Мне, по счастию, достало мужества и безрассудства нашарить дверную ручку и запереть за собой дверь. Я предполагал, что это – одно из правил новой, неизвестной игры. И, вероятно, угадал.
Последний из сделанных на ощупь шагов оказался почти мучительным, словно я не просто шел, а по-змеиному вылезал из старой, сухой, шелушащейся кожи. С чем я в тот миг расставался? С собственной жизнью, с прежней судьбой, с прошлым, которого у меня не было, с будущим, которого никогда уж не случится? С собою? Но кто, в таком случае, обнаружил, что жив? Кто ощутил ласковое прикосновение ветра к своим волосам? Кто запретил себе плакать от счастья и страха, справедливо рассудив, что истерика – одно из немногих малоприятных, хлопотных дел, которые позволительно и даже желательно откладывать на неопределенное «потом»? Если не я, то кто же?
Для начала я принюхался. Воздух пахнет дымом костра, свежевскопанной землей, древесным соком и речной водой. Гляди-ка, четыре из пяти элементов древней китайской схемы мироздания угодили в этот дивный коктейль! Только металла не хватает… Впрочем, кажется, есть и металл; его невозможно унюхать, но легко услышать: тихий лязг, нежный скрип, деликатный скрежет. Что это может быть? Сейчас поглядим.
Мысленно пожелав себе «ни пуха ни пера», открываю глаза.

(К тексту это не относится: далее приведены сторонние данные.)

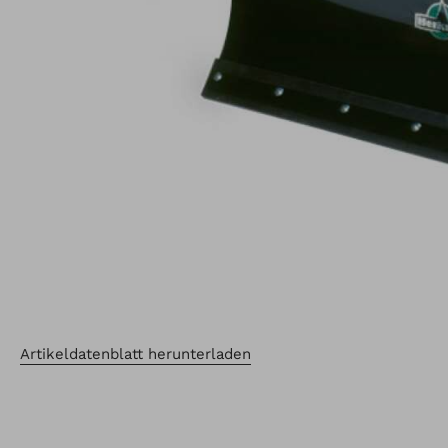
Artikeldatenblatt herunterladen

Невозможно понять: день сейчас или ночь? Небо вроде бы темное: ни солнца, ни иных звезд, ни даже какой-нибудь дежурной щербатой луны. Тем не менее довольно светло, так что можно разглядеть не только собственные руки, но даже крошечную перламутровую гусеницу, ползущую по сизому шелку травы. Несколько секунд я зачарованно слежу за ритмичными рывками ее гибкого тела. Потом наконец оглядываюсь по сторонам, и сердце, сладко охая, льнет к ребрам: в нескольких метрах от меня маячит источник небесных скрежетов и лязгов, посадочная площадка канатной дороги, а впереди – букет причудливых теней на склоне горы, сложносочиненное каменное кружево на фоне внезапно посветлевшего, уже почти бирюзового утреннего неба…
Конечно, это мой город. Я сразу узнал массивные силуэты его зданий, увенчанных хрупкими, почти игрушечными башенками; белый кирпичный дом на окраине, на крыше которого крутится флюгер в форме попугая, а рядом с ним – еще одна знакомая постройка, сложенная из зеленых камней и теплого оранжевого оконного света.

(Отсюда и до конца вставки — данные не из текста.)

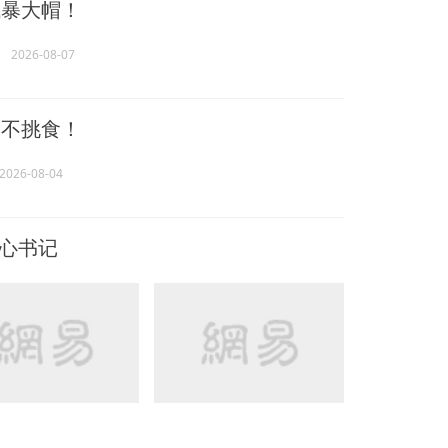
暴大帽！
2026-08-07
不挑食！
2026-08-04
中心书记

Что ж, мне оставалось лишь воспользоваться канатной дорогой. Я забрался в медленно проплывающую мимо меня кабинку. Четверть часа проболтался – на сей раз в буквальном смысле – между небом и землей и был в целости-сохранности доставлен на городскую окраину. Как только я вышел, кабинка продолжила движение. Неспешно совершила предписанный разворот и удалилась в обратном направлении.